The study itself, titled “The Joy of Cooking?”, was published in Contexts, a publication of the American Sociological Association geared to be accessible to the general public. The paper itself is a really interesting read and freely available online.
Researchers in the sociology and anthropology departments at North Carolina State University conducted the study. This was a qualitative study, which means that the data came in the form of stories, generated from interviews with real people. From the paper:
“Over the past year and a half, our research team conducted in-depth interviews with 150 black, white, and Latina mothers from all walks of life. We also spent over 250 hours conducting ethnographic observations with 12 working-class and poor families. We observed them in their homes as they prepared and ate meals, and tagged along on trips to the grocery store and to their children’s check-ups. Sitting around the kitchen table and getting a feel for these women’s lives, we came to appreciate the complexities involved in feeding a family.”
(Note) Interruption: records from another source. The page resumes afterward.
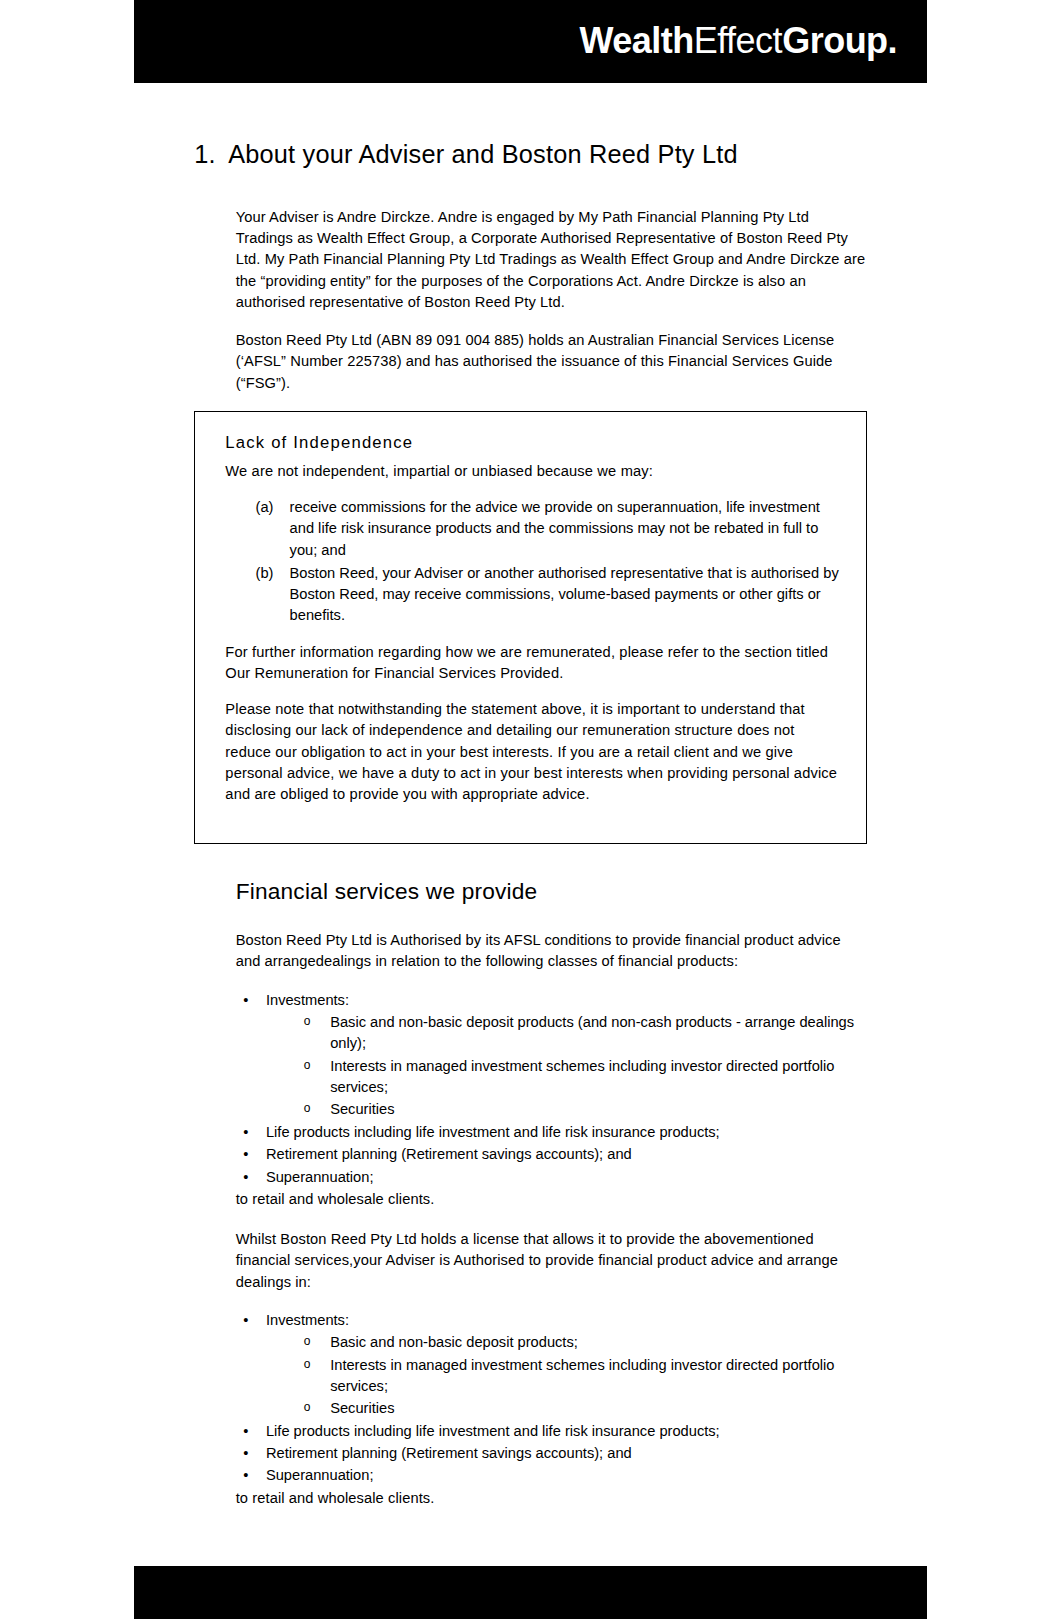Wealth EffectGroup.
1. About your Adviser and Boston Reed Pty Ltd
Your Adviser is Andre Dirckze. Andre is engaged by My Path Financial Planning Pty Ltd Tradings as Wealth Effect Group, a Corporate Authorised Representative of Boston Reed Pty Ltd. My Path Financial Planning Pty Ltd Tradings as Wealth Effect Group and Andre Dirckze are the “providing entity” for the purposes of the Corporations Act. Andre Dirckze is also an authorised representative of Boston Reed Pty Ltd.
Boston Reed Pty Ltd (ABN 89 091 004 885) holds an Australian Financial Services License (‘AFSL” Number 225738) and has authorised the issuance of this Financial Services Guide (“FSG”).
Lack of Independence
We are not independent, impartial or unbiased because we may:
(a) receive commissions for the advice we provide on superannuation, life investment and life risk insurance products and the commissions may not be rebated in full to you; and
(b) Boston Reed, your Adviser or another authorised representative that is authorised by Boston Reed, may receive commissions, volume-based payments or other gifts or benefits.
For further information regarding how we are remunerated, please refer to the section titled Our Remuneration for Financial Services Provided.
Please note that notwithstanding the statement above, it is important to understand that disclosing our lack of independence and detailing our remuneration structure does not reduce our obligation to act in your best interests. If you are a retail client and we give personal advice, we have a duty to act in your best interests when providing personal advice and are obliged to provide you with appropriate advice.
Financial services we provide
Boston Reed Pty Ltd is Authorised by its AFSL conditions to provide financial product advice and arrangedealings in relation to the following classes of financial products:
Investments:
Basic and non-basic deposit products (and non-cash products - arrange dealings only);
Interests in managed investment schemes including investor directed portfolio services;
Securities
Life products including life investment and life risk insurance products;
Retirement planning (Retirement savings accounts); and
Superannuation;
to retail and wholesale clients.
Whilst Boston Reed Pty Ltd holds a license that allows it to provide the abovementioned financial services,your Adviser is Authorised to provide financial product advice and arrange dealings in:
Investments:
Basic and non-basic deposit products;
Interests in managed investment schemes including investor directed portfolio services;
Securities
Life products including life investment and life risk insurance products;
Retirement planning (Retirement savings accounts); and
Superannuation;
to retail and wholesale clients.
These kinds of methods are common in sociology and anthropology research, and they allow researchers to understand the many complex variables that contribute to how people feel and why they feel that way. However, we have to be careful about interpreting these studies beyond the individual stories that they provide. For example, this study wasn’t a random sample of moms, and it can’t give us quantitative information like the percentage of moms who find cooking to be an unbearable chore versus rewarding or enjoyable. It doesn’t allow us to look at correlations between family income and nights of home-cooked meals per week, for example.